For your privacy, these ad networks are a disaster because in order to earn more money, they have to profile you better. Here is “their” virtuous circle:

  • Capture of your personal data via the distribution of targeted advertisements (or simply by “listening” to advertising opportunities on programmatic).
  • For some (Google, Facebook, Twitter, Pinterest, LinkedIn), additional capture of your personal data via essential B2C services (search engine, social networks, professional network, etc.).
  • For some (Google, Facebook, Quantcast, etc), additional capture of your personal data via analytics tools.
  • Improvements to “profiling” and “pricing” algorithms via the mass of personal data collected, and via measuring the performance of advertising campaigns.
  • Improving the effectiveness of advertising campaigns, advertisers are willing to spend more money.
  • Publishers are increasing their revenues and are ready to open up their advertising inventories further.
  • Even broader capture of your personal data.

In this little game, the following companies are doing very well but leave you almost no control, their economic models being in contradiction with respect for your privacy:

  • Google : the Mountain View giant knows everything about your aspirations, which benefits its ad-network which is dominant on the web (Google AdSense) and very well established on Apps (Google AdMob).
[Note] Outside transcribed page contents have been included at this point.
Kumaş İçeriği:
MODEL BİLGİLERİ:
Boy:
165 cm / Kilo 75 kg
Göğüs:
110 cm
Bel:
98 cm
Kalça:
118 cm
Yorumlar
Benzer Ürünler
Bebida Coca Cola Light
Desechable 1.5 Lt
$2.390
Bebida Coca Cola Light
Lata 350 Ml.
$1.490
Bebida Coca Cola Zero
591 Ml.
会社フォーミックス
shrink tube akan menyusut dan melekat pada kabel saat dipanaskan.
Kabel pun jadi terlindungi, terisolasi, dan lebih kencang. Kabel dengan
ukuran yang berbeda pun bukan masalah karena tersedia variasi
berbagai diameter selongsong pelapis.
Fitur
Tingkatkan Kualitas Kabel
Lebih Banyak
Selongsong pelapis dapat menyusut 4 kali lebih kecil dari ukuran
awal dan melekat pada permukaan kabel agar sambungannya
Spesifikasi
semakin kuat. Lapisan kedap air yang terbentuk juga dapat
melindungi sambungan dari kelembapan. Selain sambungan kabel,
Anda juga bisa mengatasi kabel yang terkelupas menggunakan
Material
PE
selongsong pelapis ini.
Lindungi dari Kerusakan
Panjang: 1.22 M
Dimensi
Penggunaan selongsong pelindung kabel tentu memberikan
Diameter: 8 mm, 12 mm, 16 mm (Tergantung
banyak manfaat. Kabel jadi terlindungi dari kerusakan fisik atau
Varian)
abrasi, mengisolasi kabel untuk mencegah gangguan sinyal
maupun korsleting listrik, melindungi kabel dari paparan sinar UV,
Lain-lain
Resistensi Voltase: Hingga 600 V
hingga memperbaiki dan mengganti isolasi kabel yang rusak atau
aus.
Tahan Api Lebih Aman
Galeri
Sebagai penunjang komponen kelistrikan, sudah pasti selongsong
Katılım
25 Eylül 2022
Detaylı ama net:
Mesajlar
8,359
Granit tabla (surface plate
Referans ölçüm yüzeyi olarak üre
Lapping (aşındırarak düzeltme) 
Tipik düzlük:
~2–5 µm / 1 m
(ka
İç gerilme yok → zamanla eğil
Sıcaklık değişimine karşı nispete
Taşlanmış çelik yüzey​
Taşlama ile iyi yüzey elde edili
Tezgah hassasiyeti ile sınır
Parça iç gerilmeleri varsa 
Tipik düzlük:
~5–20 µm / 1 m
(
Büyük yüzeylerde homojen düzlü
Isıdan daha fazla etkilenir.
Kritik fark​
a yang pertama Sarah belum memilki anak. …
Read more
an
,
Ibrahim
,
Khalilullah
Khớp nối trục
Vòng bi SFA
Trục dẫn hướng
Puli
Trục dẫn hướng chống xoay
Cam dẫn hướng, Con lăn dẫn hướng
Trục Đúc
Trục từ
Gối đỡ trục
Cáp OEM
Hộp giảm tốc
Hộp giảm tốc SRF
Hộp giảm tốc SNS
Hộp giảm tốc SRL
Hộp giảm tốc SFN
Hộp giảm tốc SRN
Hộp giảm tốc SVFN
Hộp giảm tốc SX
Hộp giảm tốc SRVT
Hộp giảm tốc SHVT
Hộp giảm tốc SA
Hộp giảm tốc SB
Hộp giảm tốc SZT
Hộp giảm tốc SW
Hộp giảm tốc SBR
Your control over this capture of your personal data is very limited: Google does not allow you to refuse the collection of your personal data, only to refuse personalized advertising and the association of your personal data with your Google profile.
  • Facebook : the Menlo Park giant also knows you intimately, which allows its ad-network Facebook Audience Network to work very well on the Apps. Facebook gives you no control over its collection of your personal data.
  • Criteo : the French adtech giant, world leader in retargeting (ads that follow you everywhere, following consultation of a product), does not allow you to refuse collection, only to refuse personalized advertising.
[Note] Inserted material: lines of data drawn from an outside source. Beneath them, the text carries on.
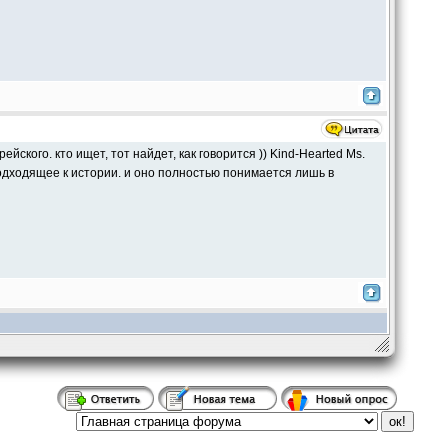
ого. кто ищет, тот найдет, как говорится )) Kind-Hearted Ms.
одходящее к истории. и оно полностью понимается лишь в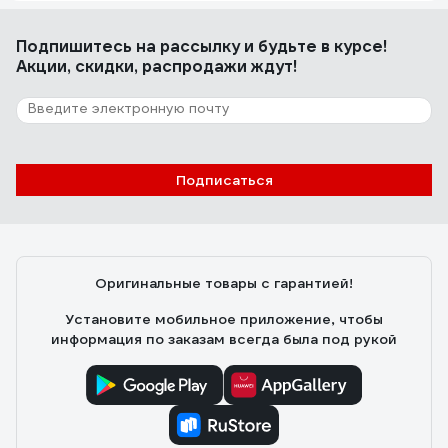
Подпишитесь
на рассылку
и будьте в курсе!
Акции, скидки, распродажи ждут!
Подписаться
Оригинальные товары с гарантией!
Установите мобильное приложение, чтобы
информация по заказам всегда была под рукой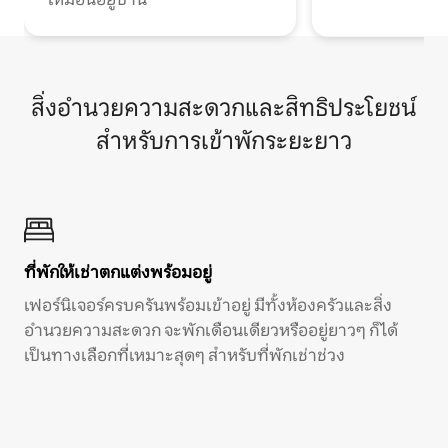
สิ่งอำนวยความสะดวกและสิทธิประโยชน์
สำหรับการเข้าพักระยะยาว
ที่พักให้เช่าตกแต่งพร้อมอยู่
เฟอร์นิเจอร์ครบครันพร้อมเข้าอยู่ มีทั้งห้องครัวและสิ่ง
อำนวยความสะดวก จะพักเดือนเดียวหรืออยู่ยาวๆ ก็ได้
เป็นทางเลือกที่เหมาะสุดๆ สำหรับที่พักเช่าช่วง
What to do? A complaint from Privacy International was filed against Criteo, Quantcast and Tapad in November 2018, the CNIL started the investigation of Criteo in March 2020, you don't have to be in a hurry.

The only solution for today remains technical, and therefore not accessible to all users: the installation of an adblocker such as uBlock Origin on the web or apps such as DNSCloak, Adguard or NextDNS on iOS.